私の体温で人肌にあっためてもすぐに冷たくなっちゃうの。
んでさあ、まあ私のこの醜悪な姿を見た瞬間、石になっちゃうわけでしょ。
それがまたひどい顔してんのよ。絶世のイケメンもひっどいブッサイクな顔してんの。
泣けてくるわよ。
ただ、誰かを愛して、愛されたいっていう人間の本能に従いたいのに、それが今じゃできないんだから
変な話よね。こんな話聞かせてごめんね
でもほら、ずっと一人でしょ?たまに寂しくなるのよ。
またきてよ、石に話したって張り合いないんだもの。
こうやって生身の人間に話して、なんらかの反応が欲しいんだもの。
ねえ、ちょっとでいいから抱きしめてくんない?大丈夫よ、
多分大丈夫。

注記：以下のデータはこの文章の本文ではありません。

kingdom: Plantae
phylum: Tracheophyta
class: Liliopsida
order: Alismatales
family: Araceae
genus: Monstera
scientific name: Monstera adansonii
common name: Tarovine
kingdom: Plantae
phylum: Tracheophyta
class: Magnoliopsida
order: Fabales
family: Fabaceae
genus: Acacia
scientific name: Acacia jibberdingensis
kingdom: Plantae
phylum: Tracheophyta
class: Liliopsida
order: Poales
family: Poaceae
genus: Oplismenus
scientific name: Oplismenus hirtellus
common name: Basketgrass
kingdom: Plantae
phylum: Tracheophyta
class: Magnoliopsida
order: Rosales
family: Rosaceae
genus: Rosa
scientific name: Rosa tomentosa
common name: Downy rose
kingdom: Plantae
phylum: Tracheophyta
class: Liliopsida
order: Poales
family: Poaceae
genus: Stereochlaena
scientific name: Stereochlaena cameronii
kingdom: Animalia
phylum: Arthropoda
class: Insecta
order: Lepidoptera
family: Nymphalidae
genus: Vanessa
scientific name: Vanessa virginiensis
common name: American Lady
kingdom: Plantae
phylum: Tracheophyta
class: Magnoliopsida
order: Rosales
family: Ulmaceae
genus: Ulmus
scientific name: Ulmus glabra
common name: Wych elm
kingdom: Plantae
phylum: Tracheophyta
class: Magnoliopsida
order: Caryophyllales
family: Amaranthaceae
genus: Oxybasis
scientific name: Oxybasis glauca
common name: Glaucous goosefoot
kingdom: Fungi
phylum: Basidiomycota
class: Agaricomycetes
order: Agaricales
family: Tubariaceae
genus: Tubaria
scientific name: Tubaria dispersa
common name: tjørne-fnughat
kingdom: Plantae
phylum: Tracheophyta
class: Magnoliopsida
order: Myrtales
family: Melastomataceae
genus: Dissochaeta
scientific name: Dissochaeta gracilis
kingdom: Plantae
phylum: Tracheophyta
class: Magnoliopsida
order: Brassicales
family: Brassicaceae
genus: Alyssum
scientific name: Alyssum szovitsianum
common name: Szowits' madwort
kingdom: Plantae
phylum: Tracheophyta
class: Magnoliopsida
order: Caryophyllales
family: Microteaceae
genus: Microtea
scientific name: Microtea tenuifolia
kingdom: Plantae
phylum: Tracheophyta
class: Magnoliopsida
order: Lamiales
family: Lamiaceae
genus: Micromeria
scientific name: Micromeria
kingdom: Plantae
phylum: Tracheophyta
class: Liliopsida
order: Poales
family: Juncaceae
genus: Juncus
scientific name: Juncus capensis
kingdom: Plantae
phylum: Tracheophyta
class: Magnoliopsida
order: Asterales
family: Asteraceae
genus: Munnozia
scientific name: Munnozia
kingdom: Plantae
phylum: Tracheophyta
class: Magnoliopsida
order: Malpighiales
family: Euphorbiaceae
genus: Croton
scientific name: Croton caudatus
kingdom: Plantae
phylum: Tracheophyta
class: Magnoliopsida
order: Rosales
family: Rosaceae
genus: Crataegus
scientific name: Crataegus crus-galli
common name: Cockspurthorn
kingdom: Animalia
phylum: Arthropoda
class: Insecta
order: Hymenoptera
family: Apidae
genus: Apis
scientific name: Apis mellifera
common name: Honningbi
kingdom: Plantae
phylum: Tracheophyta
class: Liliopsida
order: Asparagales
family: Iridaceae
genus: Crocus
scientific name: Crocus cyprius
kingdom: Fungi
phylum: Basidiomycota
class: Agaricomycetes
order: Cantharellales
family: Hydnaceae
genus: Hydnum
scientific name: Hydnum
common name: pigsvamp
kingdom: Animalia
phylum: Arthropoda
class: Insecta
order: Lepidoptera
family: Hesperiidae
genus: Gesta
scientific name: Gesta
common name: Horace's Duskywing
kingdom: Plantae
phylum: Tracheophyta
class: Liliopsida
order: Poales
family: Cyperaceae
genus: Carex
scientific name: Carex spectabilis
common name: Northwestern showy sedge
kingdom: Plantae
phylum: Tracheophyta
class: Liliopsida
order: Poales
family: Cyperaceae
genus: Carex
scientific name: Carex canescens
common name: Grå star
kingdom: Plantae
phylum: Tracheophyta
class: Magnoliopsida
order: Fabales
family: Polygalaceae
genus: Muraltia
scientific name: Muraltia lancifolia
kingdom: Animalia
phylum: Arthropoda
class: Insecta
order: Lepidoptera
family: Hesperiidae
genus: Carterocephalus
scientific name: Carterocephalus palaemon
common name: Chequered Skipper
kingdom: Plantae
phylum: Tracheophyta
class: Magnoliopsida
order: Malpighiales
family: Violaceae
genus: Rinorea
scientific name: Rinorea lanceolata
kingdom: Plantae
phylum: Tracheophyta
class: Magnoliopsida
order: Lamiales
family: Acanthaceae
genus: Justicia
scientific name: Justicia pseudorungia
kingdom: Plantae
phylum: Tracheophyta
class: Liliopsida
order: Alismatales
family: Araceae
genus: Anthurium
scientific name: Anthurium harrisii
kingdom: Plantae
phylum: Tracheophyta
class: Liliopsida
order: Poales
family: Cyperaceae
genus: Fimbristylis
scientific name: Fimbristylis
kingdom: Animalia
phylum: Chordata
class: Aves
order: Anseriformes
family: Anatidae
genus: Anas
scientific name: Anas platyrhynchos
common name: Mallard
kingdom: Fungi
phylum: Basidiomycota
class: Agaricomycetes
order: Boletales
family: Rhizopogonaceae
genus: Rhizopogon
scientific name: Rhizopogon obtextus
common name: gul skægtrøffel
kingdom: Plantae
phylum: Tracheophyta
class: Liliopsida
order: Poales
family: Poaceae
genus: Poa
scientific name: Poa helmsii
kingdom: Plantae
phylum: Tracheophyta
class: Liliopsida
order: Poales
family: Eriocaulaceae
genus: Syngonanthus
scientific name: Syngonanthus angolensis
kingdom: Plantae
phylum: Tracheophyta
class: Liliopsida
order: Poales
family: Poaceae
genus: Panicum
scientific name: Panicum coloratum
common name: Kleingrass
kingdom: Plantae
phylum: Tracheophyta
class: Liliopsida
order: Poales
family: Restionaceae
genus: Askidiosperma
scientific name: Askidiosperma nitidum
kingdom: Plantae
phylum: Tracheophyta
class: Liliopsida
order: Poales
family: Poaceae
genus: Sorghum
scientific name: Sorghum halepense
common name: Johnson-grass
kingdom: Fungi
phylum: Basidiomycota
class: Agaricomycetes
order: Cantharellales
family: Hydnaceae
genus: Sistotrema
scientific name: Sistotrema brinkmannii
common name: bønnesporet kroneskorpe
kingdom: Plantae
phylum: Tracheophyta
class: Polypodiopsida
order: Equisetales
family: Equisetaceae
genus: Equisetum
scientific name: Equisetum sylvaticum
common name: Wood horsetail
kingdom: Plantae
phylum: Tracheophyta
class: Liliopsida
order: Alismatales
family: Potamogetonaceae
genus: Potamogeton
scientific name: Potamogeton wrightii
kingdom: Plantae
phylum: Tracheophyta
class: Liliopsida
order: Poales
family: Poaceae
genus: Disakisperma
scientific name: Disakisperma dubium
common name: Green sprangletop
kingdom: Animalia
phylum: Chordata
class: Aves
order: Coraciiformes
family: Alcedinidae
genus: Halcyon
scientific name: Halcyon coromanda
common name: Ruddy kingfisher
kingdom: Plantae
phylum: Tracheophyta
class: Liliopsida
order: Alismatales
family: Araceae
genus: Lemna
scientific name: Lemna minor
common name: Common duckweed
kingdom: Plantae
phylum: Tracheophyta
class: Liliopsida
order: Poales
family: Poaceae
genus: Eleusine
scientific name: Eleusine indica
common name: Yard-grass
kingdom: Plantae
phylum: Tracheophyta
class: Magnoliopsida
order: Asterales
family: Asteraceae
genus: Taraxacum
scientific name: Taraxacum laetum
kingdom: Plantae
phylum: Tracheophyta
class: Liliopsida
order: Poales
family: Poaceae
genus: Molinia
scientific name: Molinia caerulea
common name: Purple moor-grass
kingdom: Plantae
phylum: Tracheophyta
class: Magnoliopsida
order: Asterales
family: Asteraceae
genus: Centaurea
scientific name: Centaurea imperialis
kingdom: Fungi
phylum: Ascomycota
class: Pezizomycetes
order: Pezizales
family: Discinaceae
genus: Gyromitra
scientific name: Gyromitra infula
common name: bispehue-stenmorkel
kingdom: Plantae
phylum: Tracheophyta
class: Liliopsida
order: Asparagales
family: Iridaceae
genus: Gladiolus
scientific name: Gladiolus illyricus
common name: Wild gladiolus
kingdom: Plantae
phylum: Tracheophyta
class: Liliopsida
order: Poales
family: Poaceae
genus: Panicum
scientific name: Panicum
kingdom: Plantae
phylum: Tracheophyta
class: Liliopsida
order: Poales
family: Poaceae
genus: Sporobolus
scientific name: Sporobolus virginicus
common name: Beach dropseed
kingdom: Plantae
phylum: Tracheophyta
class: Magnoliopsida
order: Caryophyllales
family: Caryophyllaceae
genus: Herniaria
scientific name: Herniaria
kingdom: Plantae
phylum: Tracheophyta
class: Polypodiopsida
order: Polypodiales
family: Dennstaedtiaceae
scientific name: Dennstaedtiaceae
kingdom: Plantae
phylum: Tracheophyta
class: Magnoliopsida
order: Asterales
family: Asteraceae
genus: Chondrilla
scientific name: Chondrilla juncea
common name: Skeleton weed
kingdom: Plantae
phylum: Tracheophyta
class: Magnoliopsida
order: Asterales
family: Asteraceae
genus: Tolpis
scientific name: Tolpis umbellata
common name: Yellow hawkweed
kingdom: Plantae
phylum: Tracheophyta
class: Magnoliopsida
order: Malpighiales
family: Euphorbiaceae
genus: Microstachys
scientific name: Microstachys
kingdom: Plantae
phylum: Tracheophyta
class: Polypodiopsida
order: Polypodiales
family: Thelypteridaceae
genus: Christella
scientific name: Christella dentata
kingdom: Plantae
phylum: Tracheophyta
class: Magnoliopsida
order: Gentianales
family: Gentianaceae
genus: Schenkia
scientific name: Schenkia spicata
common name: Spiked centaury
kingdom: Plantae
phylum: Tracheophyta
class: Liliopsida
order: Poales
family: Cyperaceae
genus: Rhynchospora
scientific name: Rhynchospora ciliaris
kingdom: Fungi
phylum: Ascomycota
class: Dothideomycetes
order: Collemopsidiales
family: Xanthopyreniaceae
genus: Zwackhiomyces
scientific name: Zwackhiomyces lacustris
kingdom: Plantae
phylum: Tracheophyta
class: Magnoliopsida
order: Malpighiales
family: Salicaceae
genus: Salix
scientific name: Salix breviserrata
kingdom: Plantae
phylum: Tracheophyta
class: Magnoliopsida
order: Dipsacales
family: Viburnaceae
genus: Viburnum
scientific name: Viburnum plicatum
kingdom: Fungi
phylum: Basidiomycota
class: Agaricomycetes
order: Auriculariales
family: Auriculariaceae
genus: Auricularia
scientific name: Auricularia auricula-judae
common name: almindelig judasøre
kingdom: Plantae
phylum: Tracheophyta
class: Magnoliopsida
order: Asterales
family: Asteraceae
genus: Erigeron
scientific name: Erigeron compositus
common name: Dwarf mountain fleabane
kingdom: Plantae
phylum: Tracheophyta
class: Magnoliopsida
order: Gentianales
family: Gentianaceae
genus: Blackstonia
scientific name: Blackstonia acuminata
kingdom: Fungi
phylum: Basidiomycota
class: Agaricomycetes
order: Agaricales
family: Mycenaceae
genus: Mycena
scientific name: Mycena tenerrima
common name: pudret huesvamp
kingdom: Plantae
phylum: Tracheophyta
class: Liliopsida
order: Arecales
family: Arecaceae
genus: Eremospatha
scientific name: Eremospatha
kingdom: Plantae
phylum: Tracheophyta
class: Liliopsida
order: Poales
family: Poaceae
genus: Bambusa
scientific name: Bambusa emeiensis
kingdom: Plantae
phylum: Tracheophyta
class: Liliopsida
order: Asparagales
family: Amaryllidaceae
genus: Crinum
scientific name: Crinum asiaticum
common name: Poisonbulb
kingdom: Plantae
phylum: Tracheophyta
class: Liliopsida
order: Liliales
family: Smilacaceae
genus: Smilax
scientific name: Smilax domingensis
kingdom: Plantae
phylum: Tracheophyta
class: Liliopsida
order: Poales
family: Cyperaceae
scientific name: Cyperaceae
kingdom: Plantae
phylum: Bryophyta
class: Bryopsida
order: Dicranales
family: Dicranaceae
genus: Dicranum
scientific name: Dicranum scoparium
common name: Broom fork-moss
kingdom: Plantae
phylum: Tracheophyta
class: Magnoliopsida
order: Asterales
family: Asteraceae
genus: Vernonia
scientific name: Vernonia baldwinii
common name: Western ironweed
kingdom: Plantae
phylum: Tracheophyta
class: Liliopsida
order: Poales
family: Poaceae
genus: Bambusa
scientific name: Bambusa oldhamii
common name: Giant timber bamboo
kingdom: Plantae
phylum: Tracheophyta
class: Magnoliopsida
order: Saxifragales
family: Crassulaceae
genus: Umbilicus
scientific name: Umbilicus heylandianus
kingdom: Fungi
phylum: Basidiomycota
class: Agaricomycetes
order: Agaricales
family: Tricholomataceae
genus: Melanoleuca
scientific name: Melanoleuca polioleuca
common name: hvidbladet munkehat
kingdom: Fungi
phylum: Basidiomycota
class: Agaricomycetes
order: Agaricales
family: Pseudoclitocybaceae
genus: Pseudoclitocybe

私と目を合わせなきゃ石になんてならないから。
なんか戻れそうな気がするのよ、
あのカエルに変えられてしまった王子様や、野獣に変えられてしまった王子様が、美女のキスで元の姿に戻ったようにさ、
あたいも誰かに抱きしめられたら元の姿に戻れるような気がするのよ。
なんでおとぎ話ではそういう醜悪な姿に変えられるのって男なのかしらね?
こんな醜い姿に変えられた女ってのあたいくらいじゃない?
おとぎ話に出てくる女ってのは元から美少女なわけじゃない。
だからキスで王子も目覚める。キスで元の姿にも戻れる。キスで失明すら治る。
なんであたいはそういうお姫様や美女じゃないんだろうね。
あーなんであたいは幸せになれないかなー。
あー寂しい、寂しい。
舌を噛み切って死んじまいたいけど、まだ心のどこかで、幸せになれるだろーうって信じちゃってる自分もいるから
嫌だわ恥ずかしいわーあー死にたい死にたい。